What brought you into politics?
Beer. I joined the Labour Party in 1979 in despair at Mrs Thatcher’s election, went to a couple of meetings and found them a friendly bunch to have a drink with afterwards. In 1982 after the SDP split we lost the branch treasurer so, as the only regular without a job, I became treasurer of Penn Ward. We needed a local candidate, Chris Windre and I tossed up for it and I lost (the election too – worst ever Labour result in Penn!)
Council politics is often seen as being about little more than overgrown bushes and trees, why does local government matter?
Spending £250m a year in revenues, £100m in capital schemes is just a bit more than pavement politics, important as they are. I want our city to be a place of choice for people to live, work and play. I want us to have balanced, safe neighbourhoods, good schools and facilities and yes clean streets too! We borrow the city, we don’t own it, we pass it on to our young people eventually – that is an important responsibility. They’ll remember if we let them down.

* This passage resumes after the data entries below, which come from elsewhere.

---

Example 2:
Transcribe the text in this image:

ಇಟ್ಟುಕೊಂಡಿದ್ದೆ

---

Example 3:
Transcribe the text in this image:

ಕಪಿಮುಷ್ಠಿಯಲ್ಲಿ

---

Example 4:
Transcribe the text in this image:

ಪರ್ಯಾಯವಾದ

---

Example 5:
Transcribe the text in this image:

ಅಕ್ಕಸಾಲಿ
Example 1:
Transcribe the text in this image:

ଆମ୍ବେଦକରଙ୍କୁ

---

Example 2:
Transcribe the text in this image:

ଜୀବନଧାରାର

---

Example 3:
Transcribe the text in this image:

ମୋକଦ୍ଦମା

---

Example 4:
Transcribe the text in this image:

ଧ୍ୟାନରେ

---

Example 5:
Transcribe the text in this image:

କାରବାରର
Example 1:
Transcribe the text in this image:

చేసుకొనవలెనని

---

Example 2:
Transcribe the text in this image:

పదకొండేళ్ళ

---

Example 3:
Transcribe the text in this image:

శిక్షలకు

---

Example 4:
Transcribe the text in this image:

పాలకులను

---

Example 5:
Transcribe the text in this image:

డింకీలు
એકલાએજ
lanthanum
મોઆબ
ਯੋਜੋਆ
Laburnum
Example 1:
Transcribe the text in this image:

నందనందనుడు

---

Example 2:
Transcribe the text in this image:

What challenges do you think will face the Wolverhampton City Council in 2013?
2013 will pose significant challenges for Wolverhampton City Council. The unfair Government are not only continuing but areas like Wolverhampton are being hit harder than wealthier areas, and this is on top of the likelihood that changes to the way Government-funded benefits are administered will create a greater uptake of council services – but no new funding.
As an organisation Wolverhampton City Council will continue to deliver on its established savings programme. We have already delivered savings in excess of £80 million over the last five financial years and will continue to identify ways we can work more efficiently. However, the extent of Government-imposed cuts means that we cannot deliver all of the savings required of us by Government through efficiencies alone. Difficult decisions lie ahead. As the council leader I remain committed to ensuring that where the council has to make savings they are implemented in a fair and open way, with the least harm to the citizens of Wolverhampton.

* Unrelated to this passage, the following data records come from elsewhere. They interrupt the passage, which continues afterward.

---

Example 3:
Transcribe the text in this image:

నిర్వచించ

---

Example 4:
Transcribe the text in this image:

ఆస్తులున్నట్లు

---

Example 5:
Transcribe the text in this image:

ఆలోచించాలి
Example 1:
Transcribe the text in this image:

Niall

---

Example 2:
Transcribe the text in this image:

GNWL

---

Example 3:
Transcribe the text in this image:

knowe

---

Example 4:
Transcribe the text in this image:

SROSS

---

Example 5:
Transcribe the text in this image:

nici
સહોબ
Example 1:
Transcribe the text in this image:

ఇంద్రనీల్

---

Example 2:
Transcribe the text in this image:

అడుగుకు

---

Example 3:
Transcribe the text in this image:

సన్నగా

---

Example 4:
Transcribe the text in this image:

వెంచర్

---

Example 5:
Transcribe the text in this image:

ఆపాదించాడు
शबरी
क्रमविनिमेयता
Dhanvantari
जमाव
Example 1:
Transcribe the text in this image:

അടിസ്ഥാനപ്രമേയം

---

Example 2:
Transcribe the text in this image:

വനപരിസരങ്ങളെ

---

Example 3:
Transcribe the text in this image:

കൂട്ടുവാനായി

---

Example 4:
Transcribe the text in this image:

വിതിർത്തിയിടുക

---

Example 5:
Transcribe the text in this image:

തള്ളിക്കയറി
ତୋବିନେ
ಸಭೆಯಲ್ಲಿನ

One of the things that makes me proudest of our great city is the character and resilience of its citizens. I know that despite the challenges that lie ahead our communities will pull together.
What do you do to relax and unwind?
I enjoy walking in Shropshire, a beer at the end of the day, wildlife photography – holidays and travelling. I watch the Wolves but that’s more punishment than pleasure, I watch cricket at Edgbaston when I can and take advantage of many more of the city’s facilities, Grand Theatre, West Park, Dunstall Park Racecourse, the dogs and speedway at Manmore Green, Valley Park, Northicote Farm, the list goes on.
Finally, if you could change one thing in Wolverhampton what would it be?
Peoples attitudes towards it. Local people need to express more strongly the pride they have and outside should see the place as it is, not the same 1950’s throwback.
Most Londoners would find Barcelona on a map more easily than the Black Country and Warsaw more easily than Wolverhampton!